Choose a metadata management method
| DLF (recommended) | Self-managed Hive metastore | |
|---|---|---|
| Management | Fully managed by Alibaba Cloud | Managed by you |
| Best for | Production environments where you do not need to maintain independent metadatabases; environments with multiple big data compute engines (MaxCompute, Hologres, Machine Learning Platform for AI); or environments with multiple EMR clusters | Existing Hive metastore deployments you want to reuse |
| Setup effort | Enable with one click in the console | Configure a Thrift URI and deploy client configuration |
Prerequisites
Before you begin, ensure that you have:
-
A Spark cluster created on the EMR on ACK page of the E-MapReduce console. For more information, see Step 2: Create a cluster
-
(If using DLF) Data Lake Formation (DLF) activated. For more information, see Quick start
-
(If using a self-managed Hive metastore) A self-managed Hive metastore is created and accessible from the Container Service for Kubernetes (ACK) clusters you created
Method 1 (recommended): Manage metadata by using DLF
-
Log on to the EMR on ACK console. On the EMR on ACK page, find your Spark cluster and click its name.
-
On the Cluster Details tab, click Enable next to Data Lake Formation (DLF).
-
In the Enable DLF dialog, click OK.
Job data submitted to the Spark cluster is automatically imported to DLF.
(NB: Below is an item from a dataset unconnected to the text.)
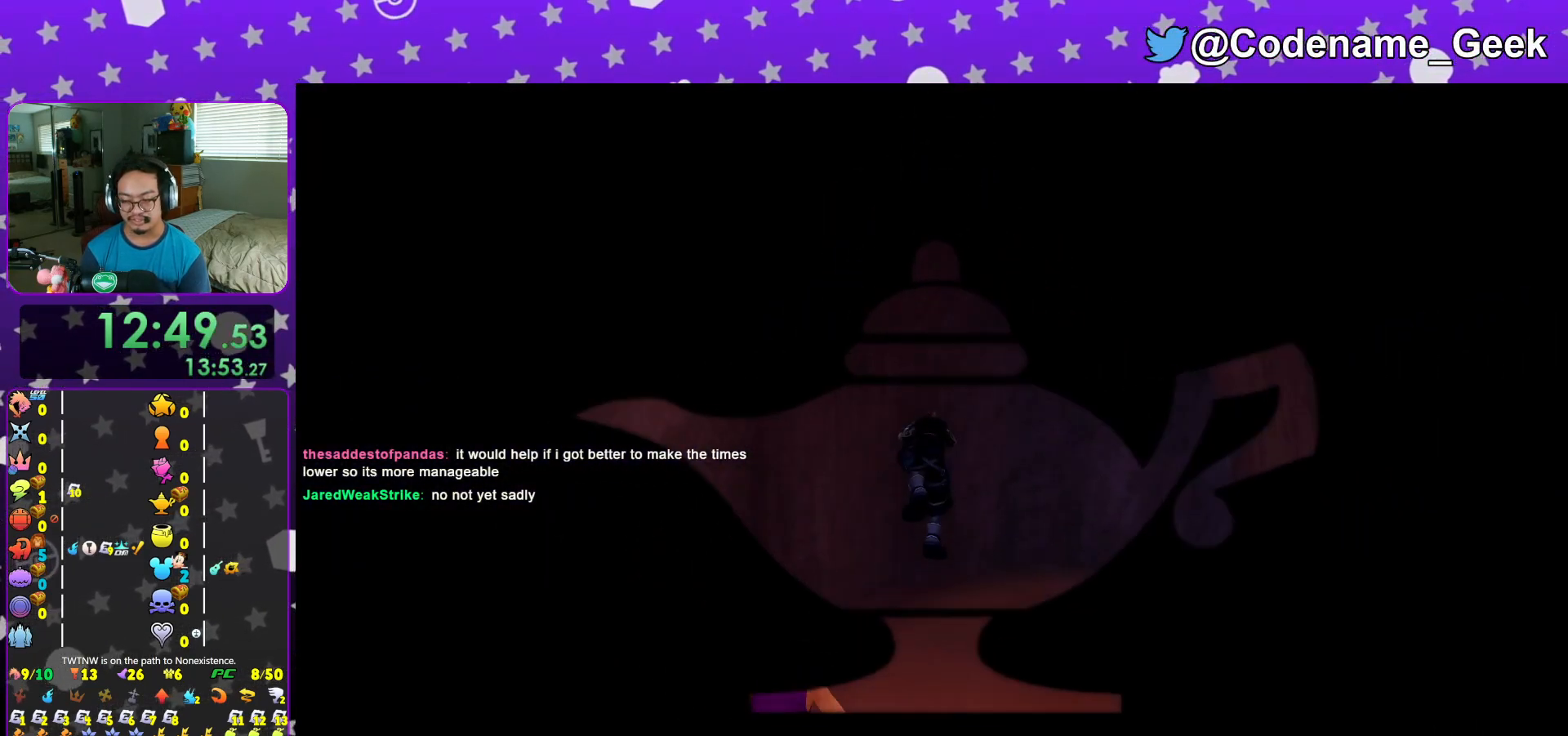
{"buttons": ["Y"], "left_stick": "up-right", "right_stick": "center", "events": [[33, "B", "down"], [267, "B", "up"], [333, "Y", "down"]]}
Method 2: Manage metadata by using a self-managed Hive metastore
-
Log on to the EMR on ACK console. On the EMR on ACK page, find your Spark cluster and click Configure in the Actions column.
-
On the Configure tab, click the spark-defaults.conf tab.
-
Click Add Configuration Item and set the following parameters:
Parameter Value Key spark.hadoop.hive.metastore.urisValue thrift://<IP address of the self-managed Hive metastore>:9083Replace
<IP address of the self-managed Hive metastore>with the IP address of your Hive metastore. The value uses the Thrift protocol on port 9083. -
Click OK. In the dialog that appears, enter a reason in the Execution Reason field and click Save.
-
At the bottom of the Configure tab, click Deploy Client Configuration. In the dialog that appears, enter a reason in the Execution Reason field, click OK, and then click OK in the Confirm dialog.
Job data submitted to the Spark cluster is automatically imported to the self-managed Hive metastore.